Aim of the task: Swap "monstrosity" for "abomination" everywhere it occurs in the entries below, and keep every other part unchanged.
________________________________________
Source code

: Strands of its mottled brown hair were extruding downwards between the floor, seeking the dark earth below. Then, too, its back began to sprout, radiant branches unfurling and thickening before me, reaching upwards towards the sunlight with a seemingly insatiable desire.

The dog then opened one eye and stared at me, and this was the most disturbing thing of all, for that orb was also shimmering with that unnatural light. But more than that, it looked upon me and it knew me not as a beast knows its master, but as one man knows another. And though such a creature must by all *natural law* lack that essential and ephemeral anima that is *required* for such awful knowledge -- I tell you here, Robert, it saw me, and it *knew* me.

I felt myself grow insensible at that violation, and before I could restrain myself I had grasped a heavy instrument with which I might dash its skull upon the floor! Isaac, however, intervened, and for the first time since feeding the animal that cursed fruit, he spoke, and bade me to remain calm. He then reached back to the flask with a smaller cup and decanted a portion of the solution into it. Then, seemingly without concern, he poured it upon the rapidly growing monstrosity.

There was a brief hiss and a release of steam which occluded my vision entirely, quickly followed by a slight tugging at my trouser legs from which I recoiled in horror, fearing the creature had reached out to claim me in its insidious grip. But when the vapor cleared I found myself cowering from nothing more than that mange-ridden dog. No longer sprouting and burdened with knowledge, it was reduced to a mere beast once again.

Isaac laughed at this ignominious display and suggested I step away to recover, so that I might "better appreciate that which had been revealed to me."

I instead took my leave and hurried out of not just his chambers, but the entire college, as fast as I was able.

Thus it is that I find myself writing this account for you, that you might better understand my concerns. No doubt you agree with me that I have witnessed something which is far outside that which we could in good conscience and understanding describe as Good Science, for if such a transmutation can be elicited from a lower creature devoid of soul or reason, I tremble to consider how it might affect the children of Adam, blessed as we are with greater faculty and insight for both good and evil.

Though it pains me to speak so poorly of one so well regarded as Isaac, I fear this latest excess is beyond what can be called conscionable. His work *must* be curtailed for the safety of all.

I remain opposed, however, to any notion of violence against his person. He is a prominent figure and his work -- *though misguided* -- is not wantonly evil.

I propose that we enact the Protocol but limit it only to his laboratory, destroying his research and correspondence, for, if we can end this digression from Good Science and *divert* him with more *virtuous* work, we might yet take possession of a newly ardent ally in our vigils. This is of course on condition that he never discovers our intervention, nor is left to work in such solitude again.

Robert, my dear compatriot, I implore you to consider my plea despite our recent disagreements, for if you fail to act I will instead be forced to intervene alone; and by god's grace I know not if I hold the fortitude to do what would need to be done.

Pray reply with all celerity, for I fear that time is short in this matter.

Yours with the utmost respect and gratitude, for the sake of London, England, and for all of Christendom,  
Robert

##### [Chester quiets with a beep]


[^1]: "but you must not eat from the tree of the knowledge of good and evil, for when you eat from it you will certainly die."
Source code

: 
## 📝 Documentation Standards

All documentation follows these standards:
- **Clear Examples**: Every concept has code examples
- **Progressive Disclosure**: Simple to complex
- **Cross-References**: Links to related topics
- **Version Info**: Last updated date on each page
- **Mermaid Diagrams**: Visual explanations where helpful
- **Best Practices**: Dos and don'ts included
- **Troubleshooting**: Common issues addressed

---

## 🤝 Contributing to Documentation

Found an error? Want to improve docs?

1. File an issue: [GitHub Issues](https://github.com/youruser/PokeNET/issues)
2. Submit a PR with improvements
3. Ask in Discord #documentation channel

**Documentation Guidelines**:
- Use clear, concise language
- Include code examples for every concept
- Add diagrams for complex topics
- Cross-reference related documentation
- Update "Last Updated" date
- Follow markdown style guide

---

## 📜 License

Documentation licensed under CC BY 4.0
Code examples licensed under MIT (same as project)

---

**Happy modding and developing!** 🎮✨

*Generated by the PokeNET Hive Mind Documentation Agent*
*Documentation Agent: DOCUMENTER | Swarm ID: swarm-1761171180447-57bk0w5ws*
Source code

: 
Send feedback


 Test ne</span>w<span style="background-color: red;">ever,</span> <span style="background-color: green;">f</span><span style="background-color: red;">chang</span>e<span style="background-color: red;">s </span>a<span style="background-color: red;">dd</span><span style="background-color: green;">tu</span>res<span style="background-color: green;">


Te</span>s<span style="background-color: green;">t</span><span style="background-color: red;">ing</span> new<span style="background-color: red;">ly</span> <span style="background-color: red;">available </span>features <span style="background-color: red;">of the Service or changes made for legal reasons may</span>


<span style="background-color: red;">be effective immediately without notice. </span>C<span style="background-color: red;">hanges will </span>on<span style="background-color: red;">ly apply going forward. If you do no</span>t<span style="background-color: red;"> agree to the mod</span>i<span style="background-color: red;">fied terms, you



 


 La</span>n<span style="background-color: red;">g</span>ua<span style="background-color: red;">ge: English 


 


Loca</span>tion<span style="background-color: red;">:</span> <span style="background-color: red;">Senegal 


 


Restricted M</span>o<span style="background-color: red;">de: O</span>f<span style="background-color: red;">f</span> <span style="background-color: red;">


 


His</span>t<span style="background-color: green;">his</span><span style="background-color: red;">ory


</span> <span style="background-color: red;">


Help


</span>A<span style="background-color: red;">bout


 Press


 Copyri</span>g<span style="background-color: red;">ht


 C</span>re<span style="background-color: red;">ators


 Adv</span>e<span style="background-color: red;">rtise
________________________________________
The answer:
Source code

: Strands of its mottled brown hair were extruding downwards between the floor, seeking the dark earth below. Then, too, its back began to sprout, radiant branches unfurling and thickening before me, reaching upwards towards the sunlight with a seemingly insatiable desire.

The dog then opened one eye and stared at me, and this was the most disturbing thing of all, for that orb was also shimmering with that unnatural light. But more than that, it looked upon me and it knew me not as a beast knows its master, but as one man knows another. And though such a creature must by all *natural law* lack that essential and ephemeral anima that is *required* for such awful knowledge -- I tell you here, Robert, it saw me, and it *knew* me.

I felt myself grow insensible at that violation, and before I could restrain myself I had grasped a heavy instrument with which I might dash its skull upon the floor! Isaac, however, intervened, and for the first time since feeding the animal that cursed fruit, he spoke, and bade me to remain calm. He then reached back to the flask with a smaller cup and decanted a portion of the solution into it. Then, seemingly without concern, he poured it upon the rapidly growing abomination.

There was a brief hiss and a release of steam which occluded my vision entirely, quickly followed by a slight tugging at my trouser legs from which I recoiled in horror, fearing the creature had reached out to claim me in its insidious grip. But when the vapor cleared I found myself cowering from nothing more than that mange-ridden dog. No longer sprouting and burdened with knowledge, it was reduced to a mere beast once again.

Isaac laughed at this ignominious display and suggested I step away to recover, so that I might "better appreciate that which had been revealed to me."

I instead took my leave and hurried out of not just his chambers, but the entire college, as fast as I was able.

Thus it is that I find myself writing this account for you, that you might better understand my concerns. No doubt you agree with me that I have witnessed something which is far outside that which we could in good conscience and understanding describe as Good Science, for if such a transmutation can be elicited from a lower creature devoid of soul or reason, I tremble to consider how it might affect the children of Adam, blessed as we are with greater faculty and insight for both good and evil.

Though it pains me to speak so poorly of one so well regarded as Isaac, I fear this latest excess is beyond what can be called conscionable. His work *must* be curtailed for the safety of all.

I remain opposed, however, to any notion of violence against his person. He is a prominent figure and his work -- *though misguided* -- is not wantonly evil.

I propose that we enact the Protocol but limit it only to his laboratory, destroying his research and correspondence, for, if we can end this digression from Good Science and *divert* him with more *virtuous* work, we might yet take possession of a newly ardent ally in our vigils. This is of course on condition that he never discovers our intervention, nor is left to work in such solitude again.

Robert, my dear compatriot, I implore you to consider my plea despite our recent disagreements, for if you fail to act I will instead be forced to intervene alone; and by god's grace I know not if I hold the fortitude to do what would need to be done.

Pray reply with all celerity, for I fear that time is short in this matter.

Yours with the utmost respect and gratitude, for the sake of London, England, and for all of Christendom,  
Robert

##### [Chester quiets with a beep]


[^1]: "but you must not eat from the tree of the knowledge of good and evil, for when you eat from it you will certainly die."
Source code

: 
## 📝 Documentation Standards

All documentation follows these standards:
- **Clear Examples**: Every concept has code examples
- **Progressive Disclosure**: Simple to complex
- **Cross-References**: Links to related topics
- **Version Info**: Last updated date on each page
- **Mermaid Diagrams**: Visual explanations where helpful
- **Best Practices**: Dos and don'ts included
- **Troubleshooting**: Common issues addressed

---

## 🤝 Contributing to Documentation

Found an error? Want to improve docs?

1. File an issue: [GitHub Issues](https://github.com/youruser/PokeNET/issues)
2. Submit a PR with improvements
3. Ask in Discord #documentation channel

**Documentation Guidelines**:
- Use clear, concise language
- Include code examples for every concept
- Add diagrams for complex topics
- Cross-reference related documentation
- Update "Last Updated" date
- Follow markdown style guide

---

## 📜 License

Documentation licensed under CC BY 4.0
Code examples licensed under MIT (same as project)

---

**Happy modding and developing!** 🎮✨

*Generated by the PokeNET Hive Mind Documentation Agent*
*Documentation Agent: DOCUMENTER | Swarm ID: swarm-1761171180447-57bk0w5ws*
Source code

: 
Send feedback


 Test ne</span>w<span style="background-color: red;">ever,</span> <span style="background-color: green;">f</span><span style="background-color: red;">chang</span>e<span style="background-color: red;">s </span>a<span style="background-color: red;">dd</span><span style="background-color: green;">tu</span>res<span style="background-color: green;">


Te</span>s<span style="background-color: green;">t</span><span style="background-color: red;">ing</span> new<span style="background-color: red;">ly</span> <span style="background-color: red;">available </span>features <span style="background-color: red;">of the Service or changes made for legal reasons may</span>


<span style="background-color: red;">be effective immediately without notice. </span>C<span style="background-color: red;">hanges will </span>on<span style="background-color: red;">ly apply going forward. If you do no</span>t<span style="background-color: red;"> agree to the mod</span>i<span style="background-color: red;">fied terms, you



 


 La</span>n<span style="background-color: red;">g</span>ua<span style="background-color: red;">ge: English 


 


Loca</span>tion<span style="background-color: red;">:</span> <span style="background-color: red;">Senegal 


 


Restricted M</span>o<span style="background-color: red;">de: O</span>f<span style="background-color: red;">f</span> <span style="background-color: red;">


 


His</span>t<span style="background-color: green;">his</span><span style="background-color: red;">ory


</span> <span style="background-color: red;">


Help


</span>A<span style="background-color: red;">bout


 Press


 Copyri</span>g<span style="background-color: red;">ht


 C</span>re<span style="background-color: red;">ators


 Adv</span>e<span style="background-color: red;">rtise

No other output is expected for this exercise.